** The records follows **
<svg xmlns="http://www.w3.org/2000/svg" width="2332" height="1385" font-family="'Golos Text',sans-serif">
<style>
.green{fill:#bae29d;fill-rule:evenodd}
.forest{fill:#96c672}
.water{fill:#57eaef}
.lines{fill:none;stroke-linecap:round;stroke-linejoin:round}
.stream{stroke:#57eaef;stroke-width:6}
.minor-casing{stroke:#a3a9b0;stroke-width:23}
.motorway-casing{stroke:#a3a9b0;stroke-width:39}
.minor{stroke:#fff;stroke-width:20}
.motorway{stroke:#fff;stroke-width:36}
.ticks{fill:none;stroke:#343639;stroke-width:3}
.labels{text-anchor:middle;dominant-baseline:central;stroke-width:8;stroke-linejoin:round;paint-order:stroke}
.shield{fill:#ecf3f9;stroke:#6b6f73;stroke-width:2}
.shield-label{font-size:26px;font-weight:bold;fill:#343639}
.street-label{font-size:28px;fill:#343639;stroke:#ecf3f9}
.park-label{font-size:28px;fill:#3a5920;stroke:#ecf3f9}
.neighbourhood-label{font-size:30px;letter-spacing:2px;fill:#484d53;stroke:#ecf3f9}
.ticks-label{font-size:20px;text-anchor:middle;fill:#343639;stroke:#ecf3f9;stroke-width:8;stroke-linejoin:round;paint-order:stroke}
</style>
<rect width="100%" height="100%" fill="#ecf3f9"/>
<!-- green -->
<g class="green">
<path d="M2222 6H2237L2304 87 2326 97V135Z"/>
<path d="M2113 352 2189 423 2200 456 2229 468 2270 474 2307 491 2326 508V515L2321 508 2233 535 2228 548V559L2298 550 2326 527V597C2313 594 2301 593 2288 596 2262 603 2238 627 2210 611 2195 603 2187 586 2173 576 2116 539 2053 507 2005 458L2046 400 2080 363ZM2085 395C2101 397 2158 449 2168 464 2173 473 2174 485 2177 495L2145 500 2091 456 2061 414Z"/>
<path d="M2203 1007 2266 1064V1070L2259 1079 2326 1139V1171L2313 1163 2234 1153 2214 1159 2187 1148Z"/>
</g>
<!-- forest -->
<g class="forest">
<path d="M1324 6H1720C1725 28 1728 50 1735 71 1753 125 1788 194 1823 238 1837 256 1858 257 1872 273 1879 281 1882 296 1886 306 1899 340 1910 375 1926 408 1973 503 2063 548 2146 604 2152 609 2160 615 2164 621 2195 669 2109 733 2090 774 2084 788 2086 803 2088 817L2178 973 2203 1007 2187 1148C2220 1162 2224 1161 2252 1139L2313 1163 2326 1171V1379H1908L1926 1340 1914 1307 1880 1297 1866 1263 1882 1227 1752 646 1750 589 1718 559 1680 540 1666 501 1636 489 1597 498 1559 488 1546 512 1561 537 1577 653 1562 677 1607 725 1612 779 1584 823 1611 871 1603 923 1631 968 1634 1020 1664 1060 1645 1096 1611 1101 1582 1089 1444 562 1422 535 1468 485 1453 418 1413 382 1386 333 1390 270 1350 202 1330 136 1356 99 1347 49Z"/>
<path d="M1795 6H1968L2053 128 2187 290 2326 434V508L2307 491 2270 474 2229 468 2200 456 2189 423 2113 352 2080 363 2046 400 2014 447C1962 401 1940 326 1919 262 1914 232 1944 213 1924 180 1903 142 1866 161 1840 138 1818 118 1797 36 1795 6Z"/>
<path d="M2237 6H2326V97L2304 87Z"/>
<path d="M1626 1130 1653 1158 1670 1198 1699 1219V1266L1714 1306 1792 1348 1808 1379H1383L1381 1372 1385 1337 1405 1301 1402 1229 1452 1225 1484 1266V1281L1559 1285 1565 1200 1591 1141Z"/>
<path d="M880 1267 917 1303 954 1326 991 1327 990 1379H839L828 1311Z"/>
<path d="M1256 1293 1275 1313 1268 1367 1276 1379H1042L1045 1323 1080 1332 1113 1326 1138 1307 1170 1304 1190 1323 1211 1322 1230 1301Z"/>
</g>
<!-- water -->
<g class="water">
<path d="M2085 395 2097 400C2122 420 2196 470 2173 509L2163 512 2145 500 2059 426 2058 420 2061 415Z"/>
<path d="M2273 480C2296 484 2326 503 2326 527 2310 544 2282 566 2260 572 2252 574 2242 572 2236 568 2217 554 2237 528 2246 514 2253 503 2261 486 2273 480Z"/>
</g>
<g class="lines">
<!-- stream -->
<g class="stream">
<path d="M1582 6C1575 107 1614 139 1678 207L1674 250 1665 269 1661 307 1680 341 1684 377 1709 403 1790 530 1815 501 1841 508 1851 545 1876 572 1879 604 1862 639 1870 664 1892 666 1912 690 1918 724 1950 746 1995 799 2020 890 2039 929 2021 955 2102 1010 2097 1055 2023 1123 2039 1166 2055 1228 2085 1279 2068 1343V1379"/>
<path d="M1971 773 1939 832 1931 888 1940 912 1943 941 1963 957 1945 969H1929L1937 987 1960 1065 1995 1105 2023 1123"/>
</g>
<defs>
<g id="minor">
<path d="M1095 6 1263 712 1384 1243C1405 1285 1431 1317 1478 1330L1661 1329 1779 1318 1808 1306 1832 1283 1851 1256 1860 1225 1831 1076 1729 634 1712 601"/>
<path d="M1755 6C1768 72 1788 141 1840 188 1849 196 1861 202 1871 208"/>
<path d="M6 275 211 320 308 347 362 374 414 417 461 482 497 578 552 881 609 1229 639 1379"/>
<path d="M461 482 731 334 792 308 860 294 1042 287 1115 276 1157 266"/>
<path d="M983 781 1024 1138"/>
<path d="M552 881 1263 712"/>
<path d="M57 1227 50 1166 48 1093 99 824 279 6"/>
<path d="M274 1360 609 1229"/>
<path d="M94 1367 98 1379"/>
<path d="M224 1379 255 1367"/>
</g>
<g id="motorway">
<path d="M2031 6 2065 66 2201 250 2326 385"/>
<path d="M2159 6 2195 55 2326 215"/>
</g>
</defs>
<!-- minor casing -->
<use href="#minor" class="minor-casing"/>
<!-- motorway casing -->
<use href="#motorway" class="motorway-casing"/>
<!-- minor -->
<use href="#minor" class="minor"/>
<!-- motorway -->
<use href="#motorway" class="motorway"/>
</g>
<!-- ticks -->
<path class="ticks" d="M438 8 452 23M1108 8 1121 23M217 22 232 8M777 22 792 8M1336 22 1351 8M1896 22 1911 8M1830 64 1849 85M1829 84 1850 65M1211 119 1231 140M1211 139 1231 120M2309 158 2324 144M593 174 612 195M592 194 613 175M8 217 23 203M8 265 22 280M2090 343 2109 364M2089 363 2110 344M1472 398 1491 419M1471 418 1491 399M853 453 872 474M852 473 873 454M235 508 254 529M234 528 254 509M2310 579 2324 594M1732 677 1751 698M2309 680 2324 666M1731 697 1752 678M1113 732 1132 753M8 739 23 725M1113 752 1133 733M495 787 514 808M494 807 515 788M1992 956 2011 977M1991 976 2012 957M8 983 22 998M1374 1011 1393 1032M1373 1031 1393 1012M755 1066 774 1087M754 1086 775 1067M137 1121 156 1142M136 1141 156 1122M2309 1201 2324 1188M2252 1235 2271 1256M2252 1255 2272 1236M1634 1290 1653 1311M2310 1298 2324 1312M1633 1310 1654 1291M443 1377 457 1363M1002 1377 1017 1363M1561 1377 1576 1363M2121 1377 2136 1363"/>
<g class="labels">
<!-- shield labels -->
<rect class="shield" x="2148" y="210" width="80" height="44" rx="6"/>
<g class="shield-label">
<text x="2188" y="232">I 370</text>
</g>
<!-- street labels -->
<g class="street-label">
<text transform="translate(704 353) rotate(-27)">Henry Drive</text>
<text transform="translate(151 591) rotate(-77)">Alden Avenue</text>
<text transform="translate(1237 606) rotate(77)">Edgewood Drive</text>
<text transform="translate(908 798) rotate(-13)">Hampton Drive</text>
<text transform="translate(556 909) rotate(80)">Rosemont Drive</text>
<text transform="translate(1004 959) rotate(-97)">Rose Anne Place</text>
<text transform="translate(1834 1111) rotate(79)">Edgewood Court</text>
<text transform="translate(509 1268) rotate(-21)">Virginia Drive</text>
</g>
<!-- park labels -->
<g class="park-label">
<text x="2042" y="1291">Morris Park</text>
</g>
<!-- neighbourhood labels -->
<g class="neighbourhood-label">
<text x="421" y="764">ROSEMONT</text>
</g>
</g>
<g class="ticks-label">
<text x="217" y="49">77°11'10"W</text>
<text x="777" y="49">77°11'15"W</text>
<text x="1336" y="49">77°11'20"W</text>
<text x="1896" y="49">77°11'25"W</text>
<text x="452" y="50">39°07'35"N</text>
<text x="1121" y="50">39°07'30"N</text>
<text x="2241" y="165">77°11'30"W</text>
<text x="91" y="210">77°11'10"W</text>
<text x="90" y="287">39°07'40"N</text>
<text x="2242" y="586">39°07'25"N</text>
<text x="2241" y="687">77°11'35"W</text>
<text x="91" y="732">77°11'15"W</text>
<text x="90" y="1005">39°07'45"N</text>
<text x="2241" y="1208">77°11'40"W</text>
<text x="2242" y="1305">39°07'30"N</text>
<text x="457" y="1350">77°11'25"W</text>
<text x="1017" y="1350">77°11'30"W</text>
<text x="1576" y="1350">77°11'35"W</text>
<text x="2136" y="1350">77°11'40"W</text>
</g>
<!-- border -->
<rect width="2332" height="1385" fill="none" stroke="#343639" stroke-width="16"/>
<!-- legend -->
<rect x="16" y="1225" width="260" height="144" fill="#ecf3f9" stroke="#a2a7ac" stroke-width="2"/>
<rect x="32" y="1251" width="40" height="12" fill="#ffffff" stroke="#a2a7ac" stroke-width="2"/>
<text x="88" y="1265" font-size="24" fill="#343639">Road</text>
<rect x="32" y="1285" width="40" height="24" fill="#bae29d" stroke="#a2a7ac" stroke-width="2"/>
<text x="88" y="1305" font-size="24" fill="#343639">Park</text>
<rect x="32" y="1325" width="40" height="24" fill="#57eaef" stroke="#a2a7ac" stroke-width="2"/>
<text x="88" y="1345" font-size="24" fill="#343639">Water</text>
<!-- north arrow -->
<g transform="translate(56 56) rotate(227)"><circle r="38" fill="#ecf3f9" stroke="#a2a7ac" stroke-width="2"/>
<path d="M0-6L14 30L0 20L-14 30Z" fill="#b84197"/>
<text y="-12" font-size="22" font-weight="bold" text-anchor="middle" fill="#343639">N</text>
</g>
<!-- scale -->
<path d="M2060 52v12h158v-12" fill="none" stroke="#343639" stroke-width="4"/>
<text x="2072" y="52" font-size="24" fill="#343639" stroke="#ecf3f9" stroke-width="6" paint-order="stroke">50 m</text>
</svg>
** End of The records **
▶ _Try it_
Return each line above where the word "lines" shows up.

▶ _Response_
.lines{fill:none;stroke-linecap:round;stroke-linejoin:round}
<g class="lines">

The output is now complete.